**Text:**
I have a data.frame that contains a column named movies_name. this column contain data as in this format: City of Lost Children, The (Cité des enfants perdus, La) (1995) I want to separate the year from the rest of the movie name without losing the text inside the brackets. to be more precise I want to create a new column holding the year and another one for the movie name alone.
I tried this approach but now I cannot gather back the movie name:
thanks
Try the function extract
from tidyr
(part of the tidyverse
):
library(tidyverse)
df %>%
extract(movies_name,
into = c("title", "year"),
regex = "(\\D+)\\s\\((\\d+)\\)")
title year
1 City of Lost Children, The (Cité des enfants perdus, La) 1995
2 another film 2020
How the regex works:
(\\D+)
: first capture group, matching one or more characters that are not digits\\s\\(
: a whitespace and an opening parenthesis (not captured)(\\d+)
: second capture group, matching one or more `dìgits\\)
: closing bracket (not captured)Data 1:
df <- data.frame(
movies_name = c("City of Lost Children, The (Cité des enfants perdus, La) (1995)",
"another film (2020)")
)
EDIT:
Okay, following comment, let's make this a little more complex by including a title with digits (in the title!):
Data 2:
df <- data.frame(
movies_name = c("City of Lost Children, The (Cité des enfants perdus, La) (1995)",
"another film (2020)",
"Under Siege 2: Dark Territory (1995)")
)
Solution - actually easier than the previous one ;)
df %>%
extract(movies_name,
into = c("title", "year"),
regex = "(.+)\\s\\((\\d+)\\)")
title year
1 City of Lost Children, The (Cité des enfants perdus, La) 1995
2 another film 2020
3 Under Siege 2: Dark Territory 1995

[Dataset entries]
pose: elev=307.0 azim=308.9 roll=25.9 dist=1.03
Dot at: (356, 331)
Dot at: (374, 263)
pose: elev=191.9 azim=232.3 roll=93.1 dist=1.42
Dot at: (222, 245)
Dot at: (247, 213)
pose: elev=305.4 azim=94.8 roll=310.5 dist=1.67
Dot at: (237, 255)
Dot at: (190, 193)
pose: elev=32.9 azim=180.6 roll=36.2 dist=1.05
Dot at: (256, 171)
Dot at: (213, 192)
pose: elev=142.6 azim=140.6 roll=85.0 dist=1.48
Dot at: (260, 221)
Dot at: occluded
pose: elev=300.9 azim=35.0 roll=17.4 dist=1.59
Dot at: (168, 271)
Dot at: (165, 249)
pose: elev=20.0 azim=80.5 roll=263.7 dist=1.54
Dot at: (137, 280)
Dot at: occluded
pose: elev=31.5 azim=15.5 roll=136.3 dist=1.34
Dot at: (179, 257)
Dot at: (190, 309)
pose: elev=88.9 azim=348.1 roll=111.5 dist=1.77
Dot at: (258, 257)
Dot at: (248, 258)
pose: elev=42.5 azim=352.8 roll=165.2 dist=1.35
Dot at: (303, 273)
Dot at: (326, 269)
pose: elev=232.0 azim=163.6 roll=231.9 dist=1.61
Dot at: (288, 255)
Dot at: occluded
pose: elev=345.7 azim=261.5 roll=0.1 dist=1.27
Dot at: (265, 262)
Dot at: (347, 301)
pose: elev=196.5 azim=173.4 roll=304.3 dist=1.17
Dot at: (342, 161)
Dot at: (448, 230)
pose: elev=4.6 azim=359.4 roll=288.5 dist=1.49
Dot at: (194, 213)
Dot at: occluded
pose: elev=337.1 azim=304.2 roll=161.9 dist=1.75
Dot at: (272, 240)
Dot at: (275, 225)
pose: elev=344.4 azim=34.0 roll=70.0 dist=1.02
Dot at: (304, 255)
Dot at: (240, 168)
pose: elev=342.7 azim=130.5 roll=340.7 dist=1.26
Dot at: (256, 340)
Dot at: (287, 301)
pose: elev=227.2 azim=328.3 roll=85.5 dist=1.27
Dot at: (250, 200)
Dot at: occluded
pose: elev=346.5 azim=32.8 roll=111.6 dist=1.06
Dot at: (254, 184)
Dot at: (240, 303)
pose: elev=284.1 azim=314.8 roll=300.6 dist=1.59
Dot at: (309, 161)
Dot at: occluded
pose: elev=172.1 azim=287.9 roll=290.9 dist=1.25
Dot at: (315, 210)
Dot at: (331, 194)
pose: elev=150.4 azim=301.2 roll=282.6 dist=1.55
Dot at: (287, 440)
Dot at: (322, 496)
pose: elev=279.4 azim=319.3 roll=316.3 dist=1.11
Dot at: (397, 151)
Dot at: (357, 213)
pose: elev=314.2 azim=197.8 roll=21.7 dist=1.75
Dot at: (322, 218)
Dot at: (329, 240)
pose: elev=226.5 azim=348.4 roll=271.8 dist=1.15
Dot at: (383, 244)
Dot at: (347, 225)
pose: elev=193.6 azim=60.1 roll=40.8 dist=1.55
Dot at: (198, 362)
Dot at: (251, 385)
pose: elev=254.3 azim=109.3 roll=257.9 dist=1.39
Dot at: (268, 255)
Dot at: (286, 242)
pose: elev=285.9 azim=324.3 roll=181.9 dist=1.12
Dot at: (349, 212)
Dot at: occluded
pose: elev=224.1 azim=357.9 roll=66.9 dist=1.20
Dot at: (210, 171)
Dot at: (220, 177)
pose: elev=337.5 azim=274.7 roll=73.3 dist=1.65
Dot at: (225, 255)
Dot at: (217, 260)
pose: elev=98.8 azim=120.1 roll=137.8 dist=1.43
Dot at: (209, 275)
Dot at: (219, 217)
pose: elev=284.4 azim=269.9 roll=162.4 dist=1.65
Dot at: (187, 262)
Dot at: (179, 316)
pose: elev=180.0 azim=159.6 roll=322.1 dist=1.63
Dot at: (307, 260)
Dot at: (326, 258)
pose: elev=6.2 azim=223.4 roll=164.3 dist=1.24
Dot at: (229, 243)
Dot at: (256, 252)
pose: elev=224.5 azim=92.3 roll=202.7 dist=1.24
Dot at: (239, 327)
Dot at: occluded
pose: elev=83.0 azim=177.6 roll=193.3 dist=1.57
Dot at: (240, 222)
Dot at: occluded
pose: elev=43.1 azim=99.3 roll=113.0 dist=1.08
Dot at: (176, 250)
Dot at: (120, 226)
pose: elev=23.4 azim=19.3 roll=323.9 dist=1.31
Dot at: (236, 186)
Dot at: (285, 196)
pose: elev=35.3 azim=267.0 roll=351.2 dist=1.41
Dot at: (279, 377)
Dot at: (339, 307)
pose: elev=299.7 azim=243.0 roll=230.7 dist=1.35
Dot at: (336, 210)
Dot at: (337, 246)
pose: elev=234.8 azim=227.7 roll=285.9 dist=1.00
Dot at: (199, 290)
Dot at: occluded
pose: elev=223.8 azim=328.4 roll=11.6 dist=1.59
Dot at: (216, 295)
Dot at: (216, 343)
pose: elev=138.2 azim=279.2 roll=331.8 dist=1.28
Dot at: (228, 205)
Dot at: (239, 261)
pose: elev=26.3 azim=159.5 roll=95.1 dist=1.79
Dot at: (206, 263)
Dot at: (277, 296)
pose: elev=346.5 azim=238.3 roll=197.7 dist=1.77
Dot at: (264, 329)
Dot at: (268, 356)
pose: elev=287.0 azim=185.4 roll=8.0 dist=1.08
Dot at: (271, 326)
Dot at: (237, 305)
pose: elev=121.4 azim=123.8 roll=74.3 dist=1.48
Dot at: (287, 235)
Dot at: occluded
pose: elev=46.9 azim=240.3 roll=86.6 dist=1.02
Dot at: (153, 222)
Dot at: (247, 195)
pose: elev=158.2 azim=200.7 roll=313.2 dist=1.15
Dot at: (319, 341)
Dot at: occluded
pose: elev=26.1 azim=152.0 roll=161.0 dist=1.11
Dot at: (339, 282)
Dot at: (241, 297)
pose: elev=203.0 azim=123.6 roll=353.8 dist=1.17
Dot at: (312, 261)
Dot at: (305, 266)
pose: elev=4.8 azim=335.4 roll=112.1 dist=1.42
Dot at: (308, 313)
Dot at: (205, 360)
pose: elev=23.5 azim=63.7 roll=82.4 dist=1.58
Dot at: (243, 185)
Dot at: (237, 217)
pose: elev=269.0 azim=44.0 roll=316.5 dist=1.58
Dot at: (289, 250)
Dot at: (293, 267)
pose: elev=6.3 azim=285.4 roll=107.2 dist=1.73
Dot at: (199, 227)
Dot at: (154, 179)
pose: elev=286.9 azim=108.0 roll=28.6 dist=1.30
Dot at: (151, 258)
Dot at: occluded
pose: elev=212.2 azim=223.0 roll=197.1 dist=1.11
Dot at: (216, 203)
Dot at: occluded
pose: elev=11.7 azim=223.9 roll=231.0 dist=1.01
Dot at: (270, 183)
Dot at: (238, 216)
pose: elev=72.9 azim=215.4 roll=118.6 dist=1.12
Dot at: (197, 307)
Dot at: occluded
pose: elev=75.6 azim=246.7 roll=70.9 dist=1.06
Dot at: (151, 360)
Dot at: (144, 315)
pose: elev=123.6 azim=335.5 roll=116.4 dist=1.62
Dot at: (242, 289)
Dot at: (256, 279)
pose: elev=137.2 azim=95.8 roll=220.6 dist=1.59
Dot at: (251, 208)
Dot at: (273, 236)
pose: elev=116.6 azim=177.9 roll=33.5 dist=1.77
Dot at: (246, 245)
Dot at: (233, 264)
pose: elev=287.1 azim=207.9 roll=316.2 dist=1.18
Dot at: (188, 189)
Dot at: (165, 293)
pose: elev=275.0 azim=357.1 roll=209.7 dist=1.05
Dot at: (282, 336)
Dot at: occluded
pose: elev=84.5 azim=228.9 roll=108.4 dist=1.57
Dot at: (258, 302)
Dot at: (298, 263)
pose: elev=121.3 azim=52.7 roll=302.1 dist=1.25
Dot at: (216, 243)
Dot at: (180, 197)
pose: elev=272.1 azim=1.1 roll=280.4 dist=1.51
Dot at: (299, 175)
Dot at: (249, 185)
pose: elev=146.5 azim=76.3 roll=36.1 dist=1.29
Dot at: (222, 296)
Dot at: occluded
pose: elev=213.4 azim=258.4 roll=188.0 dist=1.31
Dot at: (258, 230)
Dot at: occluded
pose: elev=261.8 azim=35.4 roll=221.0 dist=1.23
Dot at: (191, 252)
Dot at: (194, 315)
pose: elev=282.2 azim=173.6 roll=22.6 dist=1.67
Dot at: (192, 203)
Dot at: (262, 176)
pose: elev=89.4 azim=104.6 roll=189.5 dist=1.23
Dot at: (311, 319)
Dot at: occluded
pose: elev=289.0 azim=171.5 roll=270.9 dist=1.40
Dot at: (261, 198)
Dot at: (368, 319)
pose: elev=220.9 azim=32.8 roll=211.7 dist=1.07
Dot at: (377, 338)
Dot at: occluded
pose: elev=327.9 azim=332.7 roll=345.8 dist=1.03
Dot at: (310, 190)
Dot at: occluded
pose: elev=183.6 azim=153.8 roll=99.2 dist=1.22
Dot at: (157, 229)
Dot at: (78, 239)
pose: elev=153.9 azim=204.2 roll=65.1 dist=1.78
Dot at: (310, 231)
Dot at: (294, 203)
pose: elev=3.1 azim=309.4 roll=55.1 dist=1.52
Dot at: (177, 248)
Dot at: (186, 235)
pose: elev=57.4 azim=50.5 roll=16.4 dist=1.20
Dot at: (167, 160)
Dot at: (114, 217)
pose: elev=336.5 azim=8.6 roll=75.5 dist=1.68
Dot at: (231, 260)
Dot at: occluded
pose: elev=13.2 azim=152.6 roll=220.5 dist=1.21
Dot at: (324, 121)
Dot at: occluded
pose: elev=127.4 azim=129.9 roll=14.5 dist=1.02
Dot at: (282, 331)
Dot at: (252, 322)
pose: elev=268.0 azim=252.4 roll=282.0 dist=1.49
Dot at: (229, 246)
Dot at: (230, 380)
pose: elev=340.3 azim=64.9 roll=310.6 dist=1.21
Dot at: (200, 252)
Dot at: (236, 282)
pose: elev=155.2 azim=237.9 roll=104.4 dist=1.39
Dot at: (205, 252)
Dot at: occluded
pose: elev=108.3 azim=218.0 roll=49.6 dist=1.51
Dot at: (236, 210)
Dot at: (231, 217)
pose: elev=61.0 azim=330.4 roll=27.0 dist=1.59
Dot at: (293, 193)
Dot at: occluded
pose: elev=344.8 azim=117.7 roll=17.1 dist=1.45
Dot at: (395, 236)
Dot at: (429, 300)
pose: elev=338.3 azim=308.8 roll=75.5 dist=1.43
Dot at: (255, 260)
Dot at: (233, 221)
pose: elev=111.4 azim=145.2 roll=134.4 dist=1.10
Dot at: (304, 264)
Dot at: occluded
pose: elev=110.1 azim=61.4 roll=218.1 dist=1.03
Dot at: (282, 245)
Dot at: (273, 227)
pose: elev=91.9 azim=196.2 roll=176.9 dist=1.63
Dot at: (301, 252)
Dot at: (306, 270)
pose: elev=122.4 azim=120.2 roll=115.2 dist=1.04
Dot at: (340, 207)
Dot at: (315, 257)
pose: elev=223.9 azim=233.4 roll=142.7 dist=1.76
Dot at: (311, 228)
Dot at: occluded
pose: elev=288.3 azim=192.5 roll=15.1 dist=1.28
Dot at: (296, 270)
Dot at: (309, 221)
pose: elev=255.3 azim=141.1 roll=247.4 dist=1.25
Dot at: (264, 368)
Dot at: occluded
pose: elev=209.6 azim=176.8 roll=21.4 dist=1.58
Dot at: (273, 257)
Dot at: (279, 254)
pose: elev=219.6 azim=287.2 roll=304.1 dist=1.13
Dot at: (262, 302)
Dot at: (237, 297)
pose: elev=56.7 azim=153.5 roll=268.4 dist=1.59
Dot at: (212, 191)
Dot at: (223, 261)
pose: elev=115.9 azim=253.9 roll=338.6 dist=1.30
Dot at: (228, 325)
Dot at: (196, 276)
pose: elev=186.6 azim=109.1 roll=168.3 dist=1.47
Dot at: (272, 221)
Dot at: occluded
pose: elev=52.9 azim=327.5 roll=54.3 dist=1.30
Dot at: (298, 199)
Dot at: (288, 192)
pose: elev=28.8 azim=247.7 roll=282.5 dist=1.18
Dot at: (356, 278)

**Tasks to carry out:**
A - Answer these questions about the thread:
(i) What is the name of the column that holds the movie data?
(ii) Which package provides the function extract?
(iii) Which title containing digits was added in Data 2?
B - Reproduce the stretch of the thread from "I have a data.frame" through "movie name alone.", swapping "year" for "release year".
The records are separate material, distinct from the thread.

**Solutions to the problems:**
A -
(i) movies_name
(ii) tidyr
(iii) Under Siege 2: Dark Territory (1995)

B -
I have a data.frame that contains a column named movies_name. this column contain data as in this format: City of Lost Children, The (Cité des enfants perdus, La) (1995) I want to separate the release year from the rest of the movie name without losing the text inside the brackets. to be more precise I want to create a new column holding the release year and another one for the movie name alone.